Cloverfield replaces geopolitical commentary with socioeconomic commentary, which probably isn’t purposeful but which comes off well enough. Rob’s apartment is in Manhattan and looks to be the single biggest apartment in the world; goodness knows how many of his party guests, presumably of the same social stratum, survive the night. The small group of survivors, by now limited to Rob, Hud, and Lily (Jessica Lucas), finally makes their way to the abandoned section of Manhattan where her apartment is. To get into her building, they have to go up through the one next to hers, as they’ve fallen together. In the lobby they see the remains of a chandelier. Before the monster, this was an obviously opulent place to live. Now it’s the place where they take the elevator as far as it will go before walking out onto the exterior of one building to get inside the other. The movie depicts the monster’s disruption of everything, but for us in the audience it is primarily the disruption of the urban haute bourgeoisie. Cloverfield doesn’t push this reading very far, but it’s certainly there.

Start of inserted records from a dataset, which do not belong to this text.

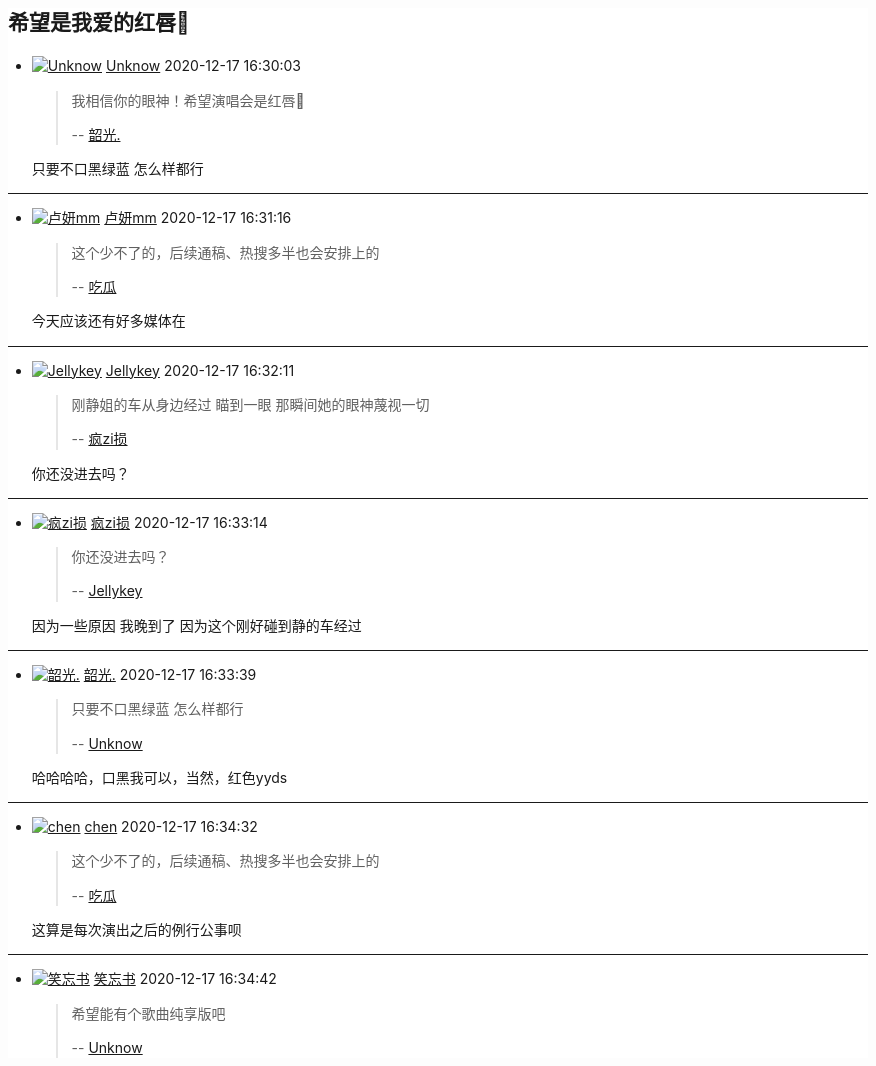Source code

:   希望是我爱的红唇🤭  
---
* [![Unknow](https://img9.doubanio.com/icon/u219306324-4.jpg)](https://www.douban.com/people/219306324/)    [Unknow](https://www.douban.com/people/219306324/)    2020-12-17 16:30:03  
  >我相信你的眼神！希望演唱会是红唇🤣  
  >
  >-- [韶光.](https://www.douban.com/people/144946423/)  
  
  只要不口黑绿蓝 怎么样都行  
---
* [![卢妍mm](https://img2.doubanio.com/icon/u80682689-3.jpg)](https://www.douban.com/people/80682689/)    [卢妍mm](https://www.douban.com/people/80682689/)    2020-12-17 16:31:16  
  >这个少不了的，后续通稿、热搜多半也会安排上的  
  >
  >-- [吃瓜](https://www.douban.com/people/219893584/)  
  
  今天应该还有好多媒体在  
---
* [![Jellykey](https://img1.doubanio.com/icon/u227281208-18.jpg)](https://www.douban.com/people/227281208/)    [Jellykey](https://www.douban.com/people/227281208/)    2020-12-17 16:32:11  
  >刚静姐的车从身边经过 瞄到一眼 那瞬间她的眼神蔑视一切  
  >
  >-- [疯zi损](https://www.douban.com/people/224780391/)  
  
  你还没进去吗？  
---
* [![疯zi损](https://img3.doubanio.com/icon/u224780391-1.jpg)](https://www.douban.com/people/224780391/)    [疯zi损](https://www.douban.com/people/224780391/)    2020-12-17 16:33:14  
  >你还没进去吗？  
  >
  >-- [Jellykey](https://www.douban.com/people/227281208/)  
  
  因为一些原因 我晚到了 因为这个刚好碰到静的车经过  
---
* [![韶光.](https://img9.doubanio.com/icon/u144946423-6.jpg)](https://www.douban.com/people/144946423/)    [韶光.](https://www.douban.com/people/144946423/)    2020-12-17 16:33:39  
  >只要不口黑绿蓝 怎么样都行  
  >
  >-- [Unknow](https://www.douban.com/people/219306324/)  
  
  哈哈哈哈，口黑我可以，当然，红色yyds  
---
* [![chen](https://img2.doubanio.com/icon/u179141216-2.jpg)](https://www.douban.com/people/179141216/)    [chen](https://www.douban.com/people/179141216/)    2020-12-17 16:34:32  
  >这个少不了的，后续通稿、热搜多半也会安排上的  
  >
  >-- [吃瓜](https://www.douban.com/people/219893584/)  
  
  这算是每次演出之后的例行公事呗  
---
* [![笑忘书](https://img2.doubanio.com/icon/u40401623-2.jpg)](https://www.douban.com/people/40401623/)    [笑忘书](https://www.douban.com/people/40401623/)    2020-12-17 16:34:42  
  >希望能有个歌曲纯享版吧  
  >
  >-- [Unknow](https://www.douban.com/people/219306324/)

Where the movie ultimately falls flat is a failure of scripting. As obviously foolish as Rob’s quest to find Beth is, it gives the movie a reason to focus on this group of characters, and it makes their journey mean more than mere survival. We see, a block or two away, a large column of people surrounded by the military moving to the place where they’ll eventually be evacuated; Rob, Hud, Lily, and Marlena go in the opposite direction. The issue is that the movie makes finding Beth into its end-all be-all. When they do find her, it’s a letdown. She’s there, for one thing, still alive by virtue of the fact that she’s been impaled on a rebar. I was fully prepared for her to die in front of Rob, which would have been relatively satisfying. Instead, the three survivors pull her off of the rebar (which is also kind of satisfying, in a pleasantly gross way) so she can run around New York with them. (Somehow this feels more unrealistic than watching a giant monster smash up Manhattan, but I’m not a doctor of medicine or scripts.) For the rest of the movie, even though there are moments which I suppose are designed to be spectacular, it feels like a long slog to the end. The movie was not made for Rob and Beth and the rest of these nice yuppies to survive; it was made for Rob and Beth to find each other once again, a task it completes much too soon.